* **SOURCE EXCERPT**:
# Dampier,



## t1no (Jul 10, 2005)

I think it was a great idea to bench Dampier, he has done a fantastic job. Do you guys think he is going to start again any time soon?


----------



## Stinger (Jun 10, 2003)

Unless they have reason to believe that Dampier will perform better than he is now if he gets the start (Unlikely because he's playing great). 

Or unless they fear he might start falling off after a long period of not starting (Hopefully not.). 

Why change what's not broken? He's playing great off the bench and Diop is going good starting.


----------



## Seed (Jun 29, 2005)

well supposedly he's happy with his role, when he started he didn't get alot of shots and that's supposedly what gets him going. but coming of the bench allows him to get more time with the ball inside


----------



## Pimped Out (May 4, 2005)

dampier plays well when he is basically tricked into it. he is like a child, if you tell him he cant do it, he will want to. by benching him, the mavs said you cant play, so now he wants he can. chances are he will lose interest soon enough so the mavs either needs to threaten to kick him off the team or start him for some positive reinforcement

thats my take on the dude.


----------



## Mavericks_Fan (Apr 19, 2005)

Pimped Out said:


> so the mavs either needs to threaten to kick him off the team or start him for some positive reinforcement


Coddling didn't work for him. That was tried. What he needs is a swift boot in the ***.

It did make me feel better when he was scowling and growling on the court the other day. You could actually hear him. It was nice to see. Maybe he'll stick with it.


----------



## Floods (Oct 25, 2005)

Dampier was benched?


----------



## Stinger (Jun 10, 2003)

TheBigDonut said:


> Dampier was benched?


:laugh: Lmao :laugh:


----------



## Dragnsmke1 (Jul 29, 2002)

Dampier revival: The play of backup center Erick Dampier has been getting rave reviews from the team for the last two weeks. 

His defense on Pau Gasol at Memphis was particularly important. 

"Damp locked in last game against Memphis and showed his worth," Stackhouse said. "He played Gasol one on one and got some stops." 

Said Johnson: "Damp really was huge for us. And he's really been huge for us in the last eight or 10 games. We couldn't be on the run we're on without him and our role players [Adrian Griffin and DeSagana Diop]."


----------

* **EXERCISE REQUIREMENTS**: Write out, word for word, the portion of the Dampier thread that begins at the words "well supposedly he's" and stops after the words "on the dude.". The listing comes from a source other than the Dampier thread.

* **DATA SHOWN**:
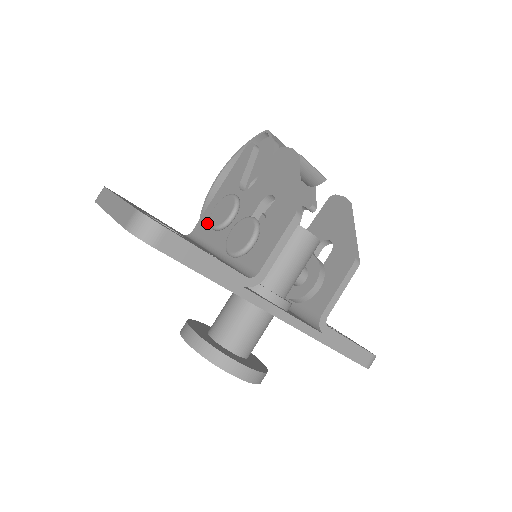
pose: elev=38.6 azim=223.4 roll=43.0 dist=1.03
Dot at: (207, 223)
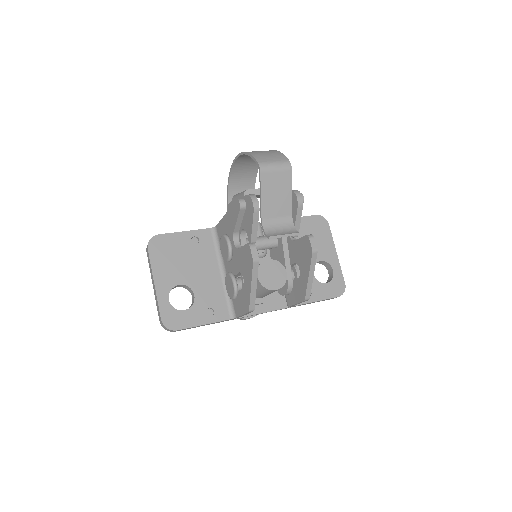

* **SOLUTION TO THIS TASK**:
well supposedly he's happy with his role, when he started he didn't get alot of shots and that's supposedly what gets him going. but coming of the bench allows him to get more time with the ball inside


----------



## Pimped Out (May 4, 2005)

dampier plays well when he is basically tricked into it. he is like a child, if you tell him he cant do it, he will want to. by benching him, the mavs said you cant play, so now he wants he can. chances are he will lose interest soon enough so the mavs either needs to threaten to kick him off the team or start him for some positive reinforcement

thats my take on the dude.